[Page-level text extractions]:
-*-

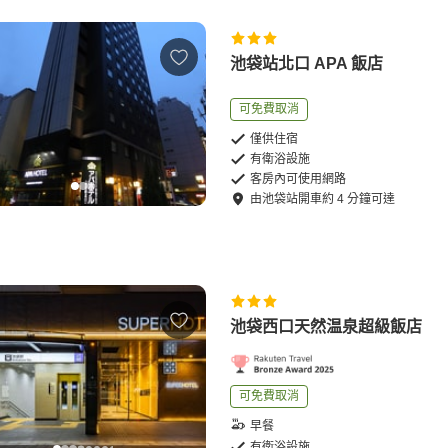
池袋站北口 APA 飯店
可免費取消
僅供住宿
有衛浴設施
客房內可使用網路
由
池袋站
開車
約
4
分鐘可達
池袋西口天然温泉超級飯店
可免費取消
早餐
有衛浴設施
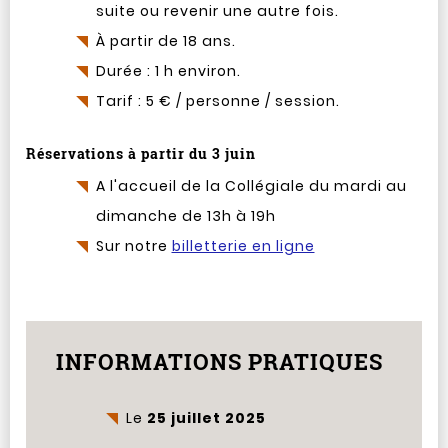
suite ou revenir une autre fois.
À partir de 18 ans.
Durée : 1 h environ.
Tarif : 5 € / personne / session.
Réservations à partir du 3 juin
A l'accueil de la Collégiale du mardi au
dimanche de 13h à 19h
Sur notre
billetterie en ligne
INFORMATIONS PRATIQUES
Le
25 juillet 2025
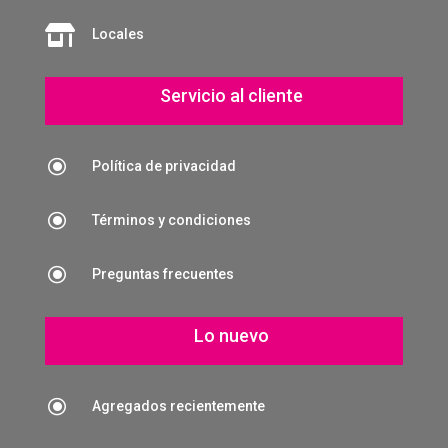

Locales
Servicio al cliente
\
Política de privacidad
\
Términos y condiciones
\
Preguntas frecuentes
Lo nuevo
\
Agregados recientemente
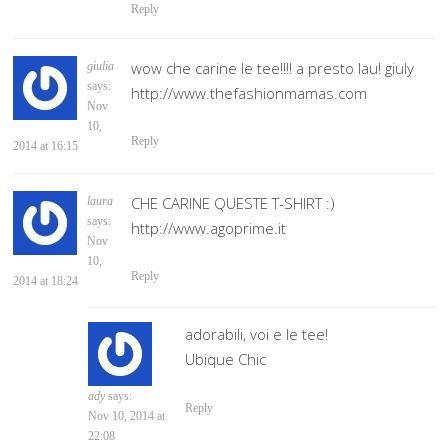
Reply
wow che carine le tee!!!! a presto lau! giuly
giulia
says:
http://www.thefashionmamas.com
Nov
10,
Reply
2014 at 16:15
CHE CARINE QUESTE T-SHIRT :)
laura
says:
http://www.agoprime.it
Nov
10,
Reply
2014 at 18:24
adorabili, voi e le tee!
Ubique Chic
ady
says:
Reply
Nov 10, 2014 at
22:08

-*-

[PROMPT]: The answer should consist of the lines from the one with "2014 at 16:15" through the last line of the entries, duplicated exactly and nothing more.

[ANSWER TO THE PROBLEM]:
2014 at 16:15
CHE CARINE QUESTE T-SHIRT :)
laura
says:
http://www.agoprime.it
Nov
10,
Reply
2014 at 18:24
adorabili, voi e le tee!
Ubique Chic
ady
says:
Reply
Nov 10, 2014 at
22:08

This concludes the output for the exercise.